### [Exercise prompt]
For this exercise, return exactly the lines of the material below that begin at the one with "X128905000Y-92075000D02*" and stop after the one with "X163830000Y-88265000D01*".

### [Recorded data]

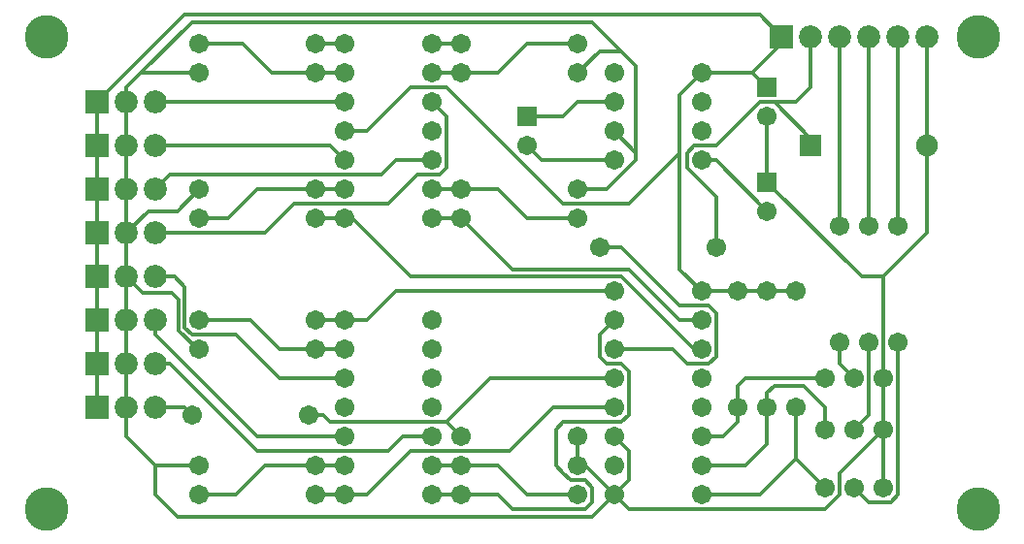
<source format=gbl>
G04 #@! TF.FileFunction,Copper,L2,Bot,Signal*
%FSLAX46Y46*%
G04 Gerber Fmt 4.6, Leading zero omitted, Abs format (unit mm)*
G04 Created by KiCad (PCBNEW 4.0.1-stable) date 11/25/16 12:52:12*
%MOMM*%
G01*
G04 APERTURE LIST*
%ADD10C,0.100000*%
%ADD11R,1.716000X1.716000*%
%ADD12C,1.716000*%
%ADD13R,1.916000X1.916000*%
%ADD14C,1.916000*%
%ADD15R,2.016000X2.016000*%
%ADD16C,2.016000*%
%ADD17C,3.800000*%
%ADD18C,0.304800*%
G04 APERTURE END LIST*
D10*
D11*
X163830000Y-88265000D03*
D12*
X163830000Y-90805000D03*
D11*
X163830000Y-96520000D03*
D12*
X163830000Y-99060000D03*
D11*
X142875000Y-90805000D03*
D12*
X142875000Y-93345000D03*
D13*
X167640520Y-93342460D03*
D14*
X177800000Y-93345000D03*
D15*
X105410000Y-89535000D03*
D16*
X107950000Y-89535000D03*
X110490000Y-89535000D03*
D15*
X105410000Y-93345000D03*
D16*
X107950000Y-93345000D03*
X110490000Y-93345000D03*
D15*
X105410000Y-97155000D03*
D16*
X107950000Y-97155000D03*
X110490000Y-97155000D03*
D15*
X105410000Y-100965000D03*
D16*
X107950000Y-100965000D03*
X110490000Y-100965000D03*
D15*
X105410000Y-104775000D03*
D16*
X107950000Y-104775000D03*
X110490000Y-104775000D03*
D15*
X105410000Y-108585000D03*
D16*
X107950000Y-108585000D03*
X110490000Y-108585000D03*
D15*
X105410000Y-112395000D03*
D16*
X107950000Y-112395000D03*
X110490000Y-112395000D03*
D15*
X105410000Y-116205000D03*
D16*
X107950000Y-116205000D03*
X110490000Y-116205000D03*
D15*
X165100000Y-83820000D03*
D16*
X167640000Y-83820000D03*
X170180000Y-83820000D03*
X172720000Y-83820000D03*
X175260000Y-83820000D03*
X177800000Y-83820000D03*
D12*
X124460000Y-84455000D03*
X114300000Y-84455000D03*
X124460000Y-86995000D03*
X114300000Y-86995000D03*
X124460000Y-99695000D03*
X114300000Y-99695000D03*
X124460000Y-97155000D03*
X114300000Y-97155000D03*
X137160000Y-99695000D03*
X147320000Y-99695000D03*
X137160000Y-97155000D03*
X147320000Y-97155000D03*
X137160000Y-84455000D03*
X147320000Y-84455000D03*
X137160000Y-86995000D03*
X147320000Y-86995000D03*
X124460000Y-108585000D03*
X114300000Y-108585000D03*
X124460000Y-111125000D03*
X114300000Y-111125000D03*
X124460000Y-123825000D03*
X114300000Y-123825000D03*
X124460000Y-121285000D03*
X114300000Y-121285000D03*
X137160000Y-123825000D03*
X147320000Y-123825000D03*
X137160000Y-121285000D03*
X147320000Y-121285000D03*
X161290000Y-106045000D03*
X161290000Y-116205000D03*
X163830000Y-106045000D03*
X163830000Y-116205000D03*
X166370000Y-106045000D03*
X166370000Y-116205000D03*
X170180000Y-100330000D03*
X170180000Y-110490000D03*
X172720000Y-100330000D03*
X172720000Y-110490000D03*
X175260000Y-100330000D03*
X175260000Y-110490000D03*
X149225000Y-102235000D03*
X159385000Y-102235000D03*
X127000000Y-84455000D03*
X127000000Y-86995000D03*
X127000000Y-89535000D03*
X127000000Y-92075000D03*
X127000000Y-94615000D03*
X127000000Y-97155000D03*
X127000000Y-99695000D03*
X134620000Y-99695000D03*
X134620000Y-97155000D03*
X134620000Y-94615000D03*
X134620000Y-92075000D03*
X134620000Y-89535000D03*
X134620000Y-86995000D03*
X134620000Y-84455000D03*
X127000000Y-108585000D03*
X127000000Y-111125000D03*
X127000000Y-113665000D03*
X127000000Y-116205000D03*
X127000000Y-118745000D03*
X127000000Y-121285000D03*
X127000000Y-123825000D03*
X134620000Y-123825000D03*
X134620000Y-121285000D03*
X134620000Y-118745000D03*
X134620000Y-116205000D03*
X134620000Y-113665000D03*
X134620000Y-111125000D03*
X134620000Y-108585000D03*
X150495000Y-106045000D03*
X150495000Y-108585000D03*
X150495000Y-111125000D03*
X150495000Y-113665000D03*
X150495000Y-116205000D03*
X150495000Y-118745000D03*
X150495000Y-121285000D03*
X150495000Y-123825000D03*
X158115000Y-123825000D03*
X158115000Y-121285000D03*
X158115000Y-118745000D03*
X158115000Y-116205000D03*
X158115000Y-113665000D03*
X158115000Y-111125000D03*
X158115000Y-108585000D03*
X158115000Y-106045000D03*
X150495000Y-86995000D03*
X150495000Y-89535000D03*
X150495000Y-92075000D03*
X150495000Y-94615000D03*
X158115000Y-94615000D03*
X158115000Y-92075000D03*
X158115000Y-89535000D03*
X158115000Y-86995000D03*
X171450000Y-113665000D03*
X168910000Y-113665000D03*
X173990000Y-113665000D03*
X171450000Y-118110000D03*
X168910000Y-118110000D03*
X173990000Y-118110000D03*
X171450000Y-123190000D03*
X168910000Y-123190000D03*
X173990000Y-123190000D03*
D17*
X100965000Y-125095000D03*
X100965000Y-83820000D03*
X182245000Y-83820000D03*
X182245000Y-125095000D03*
D12*
X113665000Y-116840000D03*
X123825000Y-116840000D03*
X137160000Y-118745000D03*
X147320000Y-118745000D03*
D18*
X105410000Y-89535000D02*
X113030000Y-81915000D01*
X163195000Y-81915000D02*
X165100000Y-83820000D01*
X113030000Y-81915000D02*
X163195000Y-81915000D01*
X127000000Y-92075000D02*
X128905000Y-92075000D01*
X151765000Y-98425000D02*
X156210000Y-93980000D01*
X146050000Y-98425000D02*
X151765000Y-98425000D01*
X135890000Y-88265000D02*
X146050000Y-98425000D01*
X132715000Y-88265000D02*
X135890000Y-88265000D01*
X128905000Y-92075000D02*
X132715000Y-88265000D01*
X158115000Y-86995000D02*
X156210000Y-88900000D01*
X156210000Y-104140000D02*
X158115000Y-106045000D01*
X156210000Y-88900000D02*
X156210000Y-93980000D01*
X156210000Y-93980000D02*
X156210000Y-104140000D01*
X165100000Y-83820000D02*
X165100000Y-84455000D01*
X165100000Y-84455000D02*
X162560000Y-86995000D01*
X158115000Y-86995000D02*
X162560000Y-86995000D01*
X162560000Y-86995000D02*
X163830000Y-88265000D01*
X166370000Y-106045000D02*
X163830000Y-106045000D01*
X163830000Y-106045000D02*
X161290000Y-106045000D01*
X161290000Y-106045000D02*
X158115000Y-106045000D01*
X105410000Y-89535000D02*
X105410000Y-93345000D01*
X105410000Y-93345000D02*
X105410000Y-97155000D01*
X105410000Y-97155000D02*
X105410000Y-100965000D01*
X105410000Y-100965000D02*
X105410000Y-104775000D01*
X105410000Y-104775000D02*
X105410000Y-108585000D01*
X105410000Y-108585000D02*
X105410000Y-112395000D01*
X105410000Y-112395000D02*
X105410000Y-116205000D01*
X147320000Y-118745000D02*
X147320000Y-121285000D01*
X110490000Y-121285000D02*
X110490000Y-123825000D01*
X148590000Y-125730000D02*
X150495000Y-123825000D01*
X112395000Y-125730000D02*
X148590000Y-125730000D01*
X110490000Y-123825000D02*
X112395000Y-125730000D01*
X114300000Y-111125000D02*
X114173000Y-111125000D01*
X114173000Y-111125000D02*
X112525198Y-109477198D01*
X109347000Y-106172000D02*
X107950000Y-104775000D01*
X111887000Y-106172000D02*
X109347000Y-106172000D01*
X112525198Y-106810198D02*
X111887000Y-106172000D01*
X112525198Y-109477198D02*
X112525198Y-106810198D01*
X150495000Y-123825000D02*
X151765000Y-125095000D01*
X151765000Y-125095000D02*
X168910000Y-125095000D01*
X168910000Y-125095000D02*
X170180000Y-123825000D01*
X170180000Y-123825000D02*
X170180000Y-121920000D01*
X170180000Y-121920000D02*
X173990000Y-118110000D01*
X150495000Y-118745000D02*
X151765000Y-120015000D01*
X151765000Y-120015000D02*
X151765000Y-122555000D01*
X151765000Y-122555000D02*
X150495000Y-123825000D01*
X147320000Y-121285000D02*
X147955000Y-121285000D01*
X147955000Y-121285000D02*
X150495000Y-123825000D01*
X163830000Y-96520000D02*
X172085000Y-104775000D01*
X172085000Y-104775000D02*
X173990000Y-104775000D01*
X163830000Y-96520000D02*
X163830000Y-90805000D01*
X177800000Y-83820000D02*
X177800000Y-93345000D01*
X177800000Y-93345000D02*
X177800000Y-100965000D01*
X177800000Y-100965000D02*
X173990000Y-104775000D01*
X173990000Y-104775000D02*
X173990000Y-113665000D01*
X173990000Y-113665000D02*
X173990000Y-118110000D01*
X173990000Y-118110000D02*
X173990000Y-123190000D01*
X114300000Y-111125000D02*
X114046000Y-111125000D01*
X114300000Y-121285000D02*
X110490000Y-121285000D01*
X107950000Y-118745000D02*
X107950000Y-116205000D01*
X110490000Y-121285000D02*
X107950000Y-118745000D01*
X109220000Y-86995000D02*
X113665000Y-82550000D01*
X113665000Y-82550000D02*
X148590000Y-82550000D01*
X148590000Y-82550000D02*
X151130000Y-85090000D01*
X147320000Y-86995000D02*
X149225000Y-85090000D01*
X149225000Y-85090000D02*
X151130000Y-85090000D01*
X152400000Y-86360000D02*
X152400000Y-93980000D01*
X151130000Y-85090000D02*
X152400000Y-86360000D01*
X147320000Y-97155000D02*
X149860000Y-97155000D01*
X152400000Y-93980000D02*
X150495000Y-92075000D01*
X152400000Y-94615000D02*
X152400000Y-93980000D01*
X149860000Y-97155000D02*
X152400000Y-94615000D01*
X114300000Y-97155000D02*
X112395000Y-99060000D01*
X109855000Y-99060000D02*
X107950000Y-100965000D01*
X112395000Y-99060000D02*
X109855000Y-99060000D01*
X114300000Y-86995000D02*
X109220000Y-86995000D01*
X107950000Y-88265000D02*
X107950000Y-89535000D01*
X109220000Y-86995000D02*
X107950000Y-88265000D01*
X107950000Y-89535000D02*
X107950000Y-93345000D01*
X107950000Y-93345000D02*
X107950000Y-97155000D01*
X107950000Y-97155000D02*
X107950000Y-100965000D01*
X107950000Y-100965000D02*
X107950000Y-104775000D01*
X107950000Y-104775000D02*
X107950000Y-108585000D01*
X107950000Y-108585000D02*
X107950000Y-112395000D01*
X107950000Y-112395000D02*
X107950000Y-116205000D01*
X158115000Y-94615000D02*
X159385000Y-94615000D01*
X159385000Y-94615000D02*
X163830000Y-99060000D01*
X142875000Y-90805000D02*
X146050000Y-90805000D01*
X147320000Y-89535000D02*
X150495000Y-89535000D01*
X146050000Y-90805000D02*
X147320000Y-89535000D01*
X150495000Y-94615000D02*
X144145000Y-94615000D01*
X144145000Y-94615000D02*
X142875000Y-93345000D01*
X167640000Y-83820000D02*
X167640000Y-88265000D01*
X166370000Y-89535000D02*
X164465000Y-89535000D01*
X167640000Y-88265000D02*
X166370000Y-89535000D01*
X167640520Y-93342460D02*
X167640520Y-92710520D01*
X167640520Y-92710520D02*
X164465000Y-89535000D01*
X164465000Y-89535000D02*
X163195000Y-89535000D01*
X163195000Y-89535000D02*
X159385000Y-93345000D01*
X159385000Y-93345000D02*
X157480000Y-93345000D01*
X157480000Y-93345000D02*
X156845000Y-93980000D01*
X156845000Y-93980000D02*
X156845000Y-95250000D01*
X156845000Y-95250000D02*
X159385000Y-97790000D01*
X159385000Y-97790000D02*
X159385000Y-102235000D01*
X150495000Y-113665000D02*
X139700000Y-113665000D01*
X139700000Y-113665000D02*
X135890000Y-117475000D01*
X123825000Y-116840000D02*
X125095000Y-116840000D01*
X135890000Y-117475000D02*
X137160000Y-118745000D01*
X125730000Y-117475000D02*
X135890000Y-117475000D01*
X125095000Y-116840000D02*
X125730000Y-117475000D01*
X170180000Y-83820000D02*
X170180000Y-100330000D01*
X172720000Y-100330000D02*
X172720000Y-83820000D01*
X175260000Y-83820000D02*
X175260000Y-100330000D01*
X170180000Y-110490000D02*
X170180000Y-112395000D01*
X170180000Y-112395000D02*
X171450000Y-113665000D01*
X172720000Y-110490000D02*
X172720000Y-116840000D01*
X172720000Y-116840000D02*
X171450000Y-118110000D01*
X175260000Y-110490000D02*
X175260000Y-123825000D01*
X172720000Y-124460000D02*
X171450000Y-123190000D01*
X174625000Y-124460000D02*
X172720000Y-124460000D01*
X175260000Y-123825000D02*
X174625000Y-124460000D01*
X124460000Y-84455000D02*
X127000000Y-84455000D01*
X127000000Y-86995000D02*
X124460000Y-86995000D01*
X124460000Y-86995000D02*
X120650000Y-86995000D01*
X120650000Y-86995000D02*
X118110000Y-84455000D01*
X118110000Y-84455000D02*
X114300000Y-84455000D01*
X127000000Y-99695000D02*
X127635000Y-99695000D01*
X127635000Y-99695000D02*
X132715000Y-104775000D01*
X151130000Y-104775000D02*
X157480000Y-111125000D01*
X132715000Y-104775000D02*
X151130000Y-104775000D01*
X157480000Y-111125000D02*
X158115000Y-111125000D01*
X127000000Y-99695000D02*
X124460000Y-99695000D01*
X124460000Y-97155000D02*
X119380000Y-97155000D01*
X114300000Y-99695000D02*
X116840000Y-99695000D01*
X119380000Y-97155000D02*
X127000000Y-97155000D01*
X116840000Y-99695000D02*
X119380000Y-97155000D01*
X158115000Y-108585000D02*
X156210000Y-108585000D01*
X141605000Y-104140000D02*
X137160000Y-99695000D01*
X151765000Y-104140000D02*
X141605000Y-104140000D01*
X156210000Y-108585000D02*
X151765000Y-104140000D01*
X137160000Y-99695000D02*
X134620000Y-99695000D01*
X134620000Y-97155000D02*
X137160000Y-97155000D01*
X137160000Y-97155000D02*
X140335000Y-97155000D01*
X140335000Y-97155000D02*
X142875000Y-99695000D01*
X142875000Y-99695000D02*
X147320000Y-99695000D01*
X134620000Y-84455000D02*
X137160000Y-84455000D01*
X134620000Y-86995000D02*
X137160000Y-86995000D01*
X137160000Y-86995000D02*
X140335000Y-86995000D01*
X140335000Y-86995000D02*
X142875000Y-84455000D01*
X142875000Y-84455000D02*
X147320000Y-84455000D01*
X127000000Y-108585000D02*
X128905000Y-108585000D01*
X131445000Y-106045000D02*
X150495000Y-106045000D01*
X128905000Y-108585000D02*
X131445000Y-106045000D01*
X124460000Y-108585000D02*
X127000000Y-108585000D01*
X127000000Y-111125000D02*
X124460000Y-111125000D01*
X124460000Y-111125000D02*
X121285000Y-111125000D01*
X121285000Y-111125000D02*
X118745000Y-108585000D01*
X118745000Y-108585000D02*
X114300000Y-108585000D01*
X150495000Y-116205000D02*
X145161000Y-116205000D01*
X145161000Y-116205000D02*
X141351000Y-120015000D01*
X127000000Y-123825000D02*
X128905000Y-123825000D01*
X128905000Y-123825000D02*
X132715000Y-120015000D01*
X132715000Y-120015000D02*
X141351000Y-120015000D01*
X124460000Y-123825000D02*
X127000000Y-123825000D01*
X124460000Y-121285000D02*
X123190000Y-121285000D01*
X114300000Y-123825000D02*
X115570000Y-123825000D01*
X115570000Y-123825000D02*
X117475000Y-123825000D01*
X120015000Y-121285000D02*
X123190000Y-121285000D01*
X123190000Y-121285000D02*
X127000000Y-121285000D01*
X117475000Y-123825000D02*
X120015000Y-121285000D01*
X146050000Y-121920000D02*
X145415000Y-121285000D01*
X146050000Y-117475000D02*
X147320000Y-117475000D01*
X145415000Y-118110000D02*
X146050000Y-117475000D01*
X145415000Y-121285000D02*
X145415000Y-118110000D01*
X137160000Y-123825000D02*
X140335000Y-123825000D01*
X149225000Y-109855000D02*
X150495000Y-108585000D01*
X147320000Y-117475000D02*
X151130000Y-117475000D01*
X151130000Y-117475000D02*
X151765000Y-116840000D01*
X151765000Y-116840000D02*
X151765000Y-113030000D01*
X151765000Y-113030000D02*
X151130000Y-112395000D01*
X151130000Y-112395000D02*
X149860000Y-112395000D01*
X149860000Y-112395000D02*
X149225000Y-111760000D01*
X149225000Y-111760000D02*
X149225000Y-109855000D01*
X146685000Y-122555000D02*
X146050000Y-121920000D01*
X147955000Y-122555000D02*
X146685000Y-122555000D01*
X148590000Y-123190000D02*
X147955000Y-122555000D01*
X148590000Y-124460000D02*
X148590000Y-123190000D01*
X147955000Y-125095000D02*
X148590000Y-124460000D01*
X141605000Y-125095000D02*
X147955000Y-125095000D01*
X140335000Y-123825000D02*
X141605000Y-125095000D01*
X134620000Y-123825000D02*
X137160000Y-123825000D01*
X134620000Y-121285000D02*
X137160000Y-121285000D01*
X137160000Y-121285000D02*
X140335000Y-121285000D01*
X140335000Y-121285000D02*
X142875000Y-123825000D01*
X142875000Y-123825000D02*
X147320000Y-123825000D01*
X161290000Y-116205000D02*
X161290000Y-117475000D01*
X160020000Y-118745000D02*
X158115000Y-118745000D01*
X161290000Y-117475000D02*
X160020000Y-118745000D01*
X168910000Y-113665000D02*
X161925000Y-113665000D01*
X161290000Y-114300000D02*
X161290000Y-116205000D01*
X161925000Y-113665000D02*
X161290000Y-114300000D01*
X158115000Y-121285000D02*
X161925000Y-121285000D01*
X163830000Y-119380000D02*
X163830000Y-116205000D01*
X161925000Y-121285000D02*
X163830000Y-119380000D01*
X168910000Y-118110000D02*
X168910000Y-116205000D01*
X163830000Y-114935000D02*
X163830000Y-116205000D01*
X164465000Y-114300000D02*
X163830000Y-114935000D01*
X167005000Y-114300000D02*
X164465000Y-114300000D01*
X168910000Y-116205000D02*
X167005000Y-114300000D01*
X158115000Y-123825000D02*
X163195000Y-123825000D01*
X163195000Y-123825000D02*
X166370000Y-120650000D01*
X166370000Y-116205000D02*
X166370000Y-120650000D01*
X166370000Y-120650000D02*
X168910000Y-123190000D01*
X149225000Y-102235000D02*
X151130000Y-102235000D01*
X155575000Y-111125000D02*
X150495000Y-111125000D01*
X156845000Y-112395000D02*
X155575000Y-111125000D01*
X158750000Y-112395000D02*
X156845000Y-112395000D01*
X159385000Y-111760000D02*
X158750000Y-112395000D01*
X159385000Y-107950000D02*
X159385000Y-111760000D01*
X158750000Y-107315000D02*
X159385000Y-107950000D01*
X156210000Y-107315000D02*
X158750000Y-107315000D01*
X151130000Y-102235000D02*
X156210000Y-107315000D01*
X127000000Y-89535000D02*
X110490000Y-89535000D01*
X110490000Y-93345000D02*
X125730000Y-93345000D01*
X125730000Y-93345000D02*
X127000000Y-94615000D01*
X134620000Y-94615000D02*
X131445000Y-94615000D01*
X111760000Y-95885000D02*
X110490000Y-97155000D01*
X130175000Y-95885000D02*
X111760000Y-95885000D01*
X131445000Y-94615000D02*
X130175000Y-95885000D01*
X110490000Y-100965000D02*
X120015000Y-100965000D01*
X135890000Y-90805000D02*
X134620000Y-89535000D01*
X135890000Y-95250000D02*
X135890000Y-90805000D01*
X135255000Y-95885000D02*
X135890000Y-95250000D01*
X133350000Y-95885000D02*
X135255000Y-95885000D01*
X130810000Y-98425000D02*
X133350000Y-95885000D01*
X122555000Y-98425000D02*
X130810000Y-98425000D01*
X120015000Y-100965000D02*
X122555000Y-98425000D01*
X110490000Y-104775000D02*
X112141000Y-104775000D01*
X121285000Y-113665000D02*
X127000000Y-113665000D01*
X117475000Y-109855000D02*
X121285000Y-113665000D01*
X113665000Y-109855000D02*
X117475000Y-109855000D01*
X113030000Y-109220000D02*
X113665000Y-109855000D01*
X113030000Y-105664000D02*
X113030000Y-109220000D01*
X112141000Y-104775000D02*
X113030000Y-105664000D01*
X110490000Y-108585000D02*
X110490000Y-109855000D01*
X119380000Y-118745000D02*
X127000000Y-118745000D01*
X110490000Y-109855000D02*
X119380000Y-118745000D01*
X110490000Y-112395000D02*
X111760000Y-112395000D01*
X111760000Y-112395000D02*
X119380000Y-120015000D01*
X130810000Y-120015000D02*
X132080000Y-118745000D01*
X132080000Y-118745000D02*
X134620000Y-118745000D01*
X119380000Y-120015000D02*
X130810000Y-120015000D01*
X110490000Y-116205000D02*
X113030000Y-116205000D01*
X113030000Y-116205000D02*
X113665000Y-116840000D01*
M02*

</source>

### [Output for this exercise]
X128905000Y-92075000D02*
X132715000Y-88265000D01*
X158115000Y-86995000D02*
X156210000Y-88900000D01*
X156210000Y-104140000D02*
X158115000Y-106045000D01*
X156210000Y-88900000D02*
X156210000Y-93980000D01*
X156210000Y-93980000D02*
X156210000Y-104140000D01*
X165100000Y-83820000D02*
X165100000Y-84455000D01*
X165100000Y-84455000D02*
X162560000Y-86995000D01*
X158115000Y-86995000D02*
X162560000Y-86995000D01*
X162560000Y-86995000D02*
X163830000Y-88265000D01*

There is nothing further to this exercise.